*AVAILABLE RECORDS*:
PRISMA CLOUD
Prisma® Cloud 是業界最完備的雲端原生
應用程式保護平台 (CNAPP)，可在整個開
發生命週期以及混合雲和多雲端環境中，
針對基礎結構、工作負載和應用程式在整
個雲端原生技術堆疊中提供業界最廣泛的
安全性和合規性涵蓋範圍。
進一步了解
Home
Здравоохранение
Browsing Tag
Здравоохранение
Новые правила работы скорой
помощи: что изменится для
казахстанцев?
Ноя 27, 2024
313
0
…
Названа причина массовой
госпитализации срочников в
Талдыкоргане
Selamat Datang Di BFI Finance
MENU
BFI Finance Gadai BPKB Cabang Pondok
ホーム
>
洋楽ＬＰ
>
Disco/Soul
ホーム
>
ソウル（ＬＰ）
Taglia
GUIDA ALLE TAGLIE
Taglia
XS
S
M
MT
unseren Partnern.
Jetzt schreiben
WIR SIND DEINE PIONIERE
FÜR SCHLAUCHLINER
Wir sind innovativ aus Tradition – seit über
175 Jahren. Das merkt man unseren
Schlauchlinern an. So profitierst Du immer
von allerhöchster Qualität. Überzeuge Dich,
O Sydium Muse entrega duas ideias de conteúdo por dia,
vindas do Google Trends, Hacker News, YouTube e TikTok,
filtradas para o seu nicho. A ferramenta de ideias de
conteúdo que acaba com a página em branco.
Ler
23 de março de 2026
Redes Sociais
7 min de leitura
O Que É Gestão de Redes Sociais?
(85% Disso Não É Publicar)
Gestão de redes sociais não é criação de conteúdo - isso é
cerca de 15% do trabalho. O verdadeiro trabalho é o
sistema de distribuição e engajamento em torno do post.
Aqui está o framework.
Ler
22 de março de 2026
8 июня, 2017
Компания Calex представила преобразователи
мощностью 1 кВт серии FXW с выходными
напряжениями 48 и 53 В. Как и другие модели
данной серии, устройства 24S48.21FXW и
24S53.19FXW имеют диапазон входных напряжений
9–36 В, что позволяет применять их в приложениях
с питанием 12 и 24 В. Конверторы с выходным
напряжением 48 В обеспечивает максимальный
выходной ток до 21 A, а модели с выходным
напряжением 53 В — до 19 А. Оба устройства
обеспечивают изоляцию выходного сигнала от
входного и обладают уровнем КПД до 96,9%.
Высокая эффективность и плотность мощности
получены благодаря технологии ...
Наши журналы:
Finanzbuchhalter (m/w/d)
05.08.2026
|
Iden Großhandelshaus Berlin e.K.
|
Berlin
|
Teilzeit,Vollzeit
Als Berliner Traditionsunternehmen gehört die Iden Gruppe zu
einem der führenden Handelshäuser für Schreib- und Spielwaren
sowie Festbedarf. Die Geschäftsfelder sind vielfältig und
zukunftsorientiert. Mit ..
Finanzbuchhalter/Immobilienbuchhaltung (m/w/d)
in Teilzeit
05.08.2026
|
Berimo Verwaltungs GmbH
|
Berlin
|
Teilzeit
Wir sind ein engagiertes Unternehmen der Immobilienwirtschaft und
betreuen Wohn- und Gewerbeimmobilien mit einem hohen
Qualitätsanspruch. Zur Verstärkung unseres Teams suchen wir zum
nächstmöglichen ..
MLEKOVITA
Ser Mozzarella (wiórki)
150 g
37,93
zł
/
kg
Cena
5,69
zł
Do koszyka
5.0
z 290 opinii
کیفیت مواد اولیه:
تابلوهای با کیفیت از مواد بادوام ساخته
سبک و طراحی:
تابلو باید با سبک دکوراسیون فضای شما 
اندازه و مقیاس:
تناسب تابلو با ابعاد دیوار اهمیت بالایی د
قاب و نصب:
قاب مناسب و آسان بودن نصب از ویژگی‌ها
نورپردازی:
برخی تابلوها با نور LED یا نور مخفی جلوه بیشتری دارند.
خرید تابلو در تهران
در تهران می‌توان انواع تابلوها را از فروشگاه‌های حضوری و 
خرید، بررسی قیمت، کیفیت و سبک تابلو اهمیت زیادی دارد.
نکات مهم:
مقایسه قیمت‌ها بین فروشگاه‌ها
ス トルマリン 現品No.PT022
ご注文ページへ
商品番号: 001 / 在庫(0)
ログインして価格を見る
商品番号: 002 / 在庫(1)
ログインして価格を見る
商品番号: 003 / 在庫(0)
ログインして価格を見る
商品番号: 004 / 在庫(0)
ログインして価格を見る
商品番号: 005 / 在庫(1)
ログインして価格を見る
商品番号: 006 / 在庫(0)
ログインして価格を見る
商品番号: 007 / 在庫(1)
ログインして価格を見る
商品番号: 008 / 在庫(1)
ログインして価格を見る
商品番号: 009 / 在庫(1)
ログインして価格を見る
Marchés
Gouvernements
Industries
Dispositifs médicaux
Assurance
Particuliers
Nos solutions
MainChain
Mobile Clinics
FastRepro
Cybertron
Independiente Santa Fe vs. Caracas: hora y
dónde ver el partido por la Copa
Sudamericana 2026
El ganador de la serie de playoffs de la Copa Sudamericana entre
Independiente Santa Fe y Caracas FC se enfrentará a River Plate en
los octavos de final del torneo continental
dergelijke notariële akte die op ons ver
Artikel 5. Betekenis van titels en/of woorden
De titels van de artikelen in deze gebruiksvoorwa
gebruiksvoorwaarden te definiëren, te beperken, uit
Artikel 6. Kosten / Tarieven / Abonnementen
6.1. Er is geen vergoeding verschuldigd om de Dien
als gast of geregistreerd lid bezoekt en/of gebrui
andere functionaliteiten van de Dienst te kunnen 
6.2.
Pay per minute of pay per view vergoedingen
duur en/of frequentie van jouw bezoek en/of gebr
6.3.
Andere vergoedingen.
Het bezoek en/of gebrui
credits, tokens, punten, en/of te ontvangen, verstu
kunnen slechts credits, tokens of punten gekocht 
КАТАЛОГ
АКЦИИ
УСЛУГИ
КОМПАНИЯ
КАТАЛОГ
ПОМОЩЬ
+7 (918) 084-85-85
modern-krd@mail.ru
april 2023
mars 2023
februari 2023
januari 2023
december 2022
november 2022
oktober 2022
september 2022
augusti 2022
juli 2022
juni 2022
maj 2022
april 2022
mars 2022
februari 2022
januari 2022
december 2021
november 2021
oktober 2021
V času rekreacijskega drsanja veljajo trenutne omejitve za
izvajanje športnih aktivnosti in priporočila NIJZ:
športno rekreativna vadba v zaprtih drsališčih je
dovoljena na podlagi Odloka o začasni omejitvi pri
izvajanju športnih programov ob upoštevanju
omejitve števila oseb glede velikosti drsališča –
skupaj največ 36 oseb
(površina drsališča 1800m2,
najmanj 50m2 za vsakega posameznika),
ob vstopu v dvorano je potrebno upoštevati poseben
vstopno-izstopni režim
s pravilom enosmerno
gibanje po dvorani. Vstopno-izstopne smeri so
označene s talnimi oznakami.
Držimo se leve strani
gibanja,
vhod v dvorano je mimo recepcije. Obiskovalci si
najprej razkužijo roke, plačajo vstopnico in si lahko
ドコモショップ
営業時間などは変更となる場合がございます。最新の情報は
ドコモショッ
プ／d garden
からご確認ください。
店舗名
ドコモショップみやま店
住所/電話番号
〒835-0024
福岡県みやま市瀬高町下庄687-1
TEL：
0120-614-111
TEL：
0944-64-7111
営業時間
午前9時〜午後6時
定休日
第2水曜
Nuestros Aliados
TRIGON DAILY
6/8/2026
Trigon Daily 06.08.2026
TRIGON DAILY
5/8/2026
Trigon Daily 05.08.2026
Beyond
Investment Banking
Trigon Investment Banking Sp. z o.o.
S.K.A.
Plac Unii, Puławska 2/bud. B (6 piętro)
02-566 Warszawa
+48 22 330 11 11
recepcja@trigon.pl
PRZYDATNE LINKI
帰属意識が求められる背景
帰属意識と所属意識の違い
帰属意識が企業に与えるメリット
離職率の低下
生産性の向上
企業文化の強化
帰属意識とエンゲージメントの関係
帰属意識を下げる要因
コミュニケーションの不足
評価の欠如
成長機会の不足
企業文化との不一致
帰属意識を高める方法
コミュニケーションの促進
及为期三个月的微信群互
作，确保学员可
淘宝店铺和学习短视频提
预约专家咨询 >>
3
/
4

*PROMPT*: Please update the items from the first line through the line that contains "7 min de leitura", inclusive, replacing "Jetzt schreiben" with "Jetzt kontaktieren" and changing nothing else. Return only those lines.

*THE COMPLETED TASK*:
PRISMA CLOUD
Prisma® Cloud 是業界最完備的雲端原生
應用程式保護平台 (CNAPP)，可在整個開
發生命週期以及混合雲和多雲端環境中，
針對基礎結構、工作負載和應用程式在整
個雲端原生技術堆疊中提供業界最廣泛的
安全性和合規性涵蓋範圍。
進一步了解
Home
Здравоохранение
Browsing Tag
Здравоохранение
Новые правила работы скорой
помощи: что изменится для
казахстанцев?
Ноя 27, 2024
313
0
…
Названа причина массовой
госпитализации срочников в
Талдыкоргане
Selamat Datang Di BFI Finance
MENU
BFI Finance Gadai BPKB Cabang Pondok
ホーム
>
洋楽ＬＰ
>
Disco/Soul
ホーム
>
ソウル（ＬＰ）
Taglia
GUIDA ALLE TAGLIE
Taglia
XS
S
M
MT
unseren Partnern.
Jetzt kontaktieren
WIR SIND DEINE PIONIERE
FÜR SCHLAUCHLINER
Wir sind innovativ aus Tradition – seit über
175 Jahren. Das merkt man unseren
Schlauchlinern an. So profitierst Du immer
von allerhöchster Qualität. Überzeuge Dich,
O Sydium Muse entrega duas ideias de conteúdo por dia,
vindas do Google Trends, Hacker News, YouTube e TikTok,
filtradas para o seu nicho. A ferramenta de ideias de
conteúdo que acaba com a página em branco.
Ler
23 de março de 2026
Redes Sociais
7 min de leitura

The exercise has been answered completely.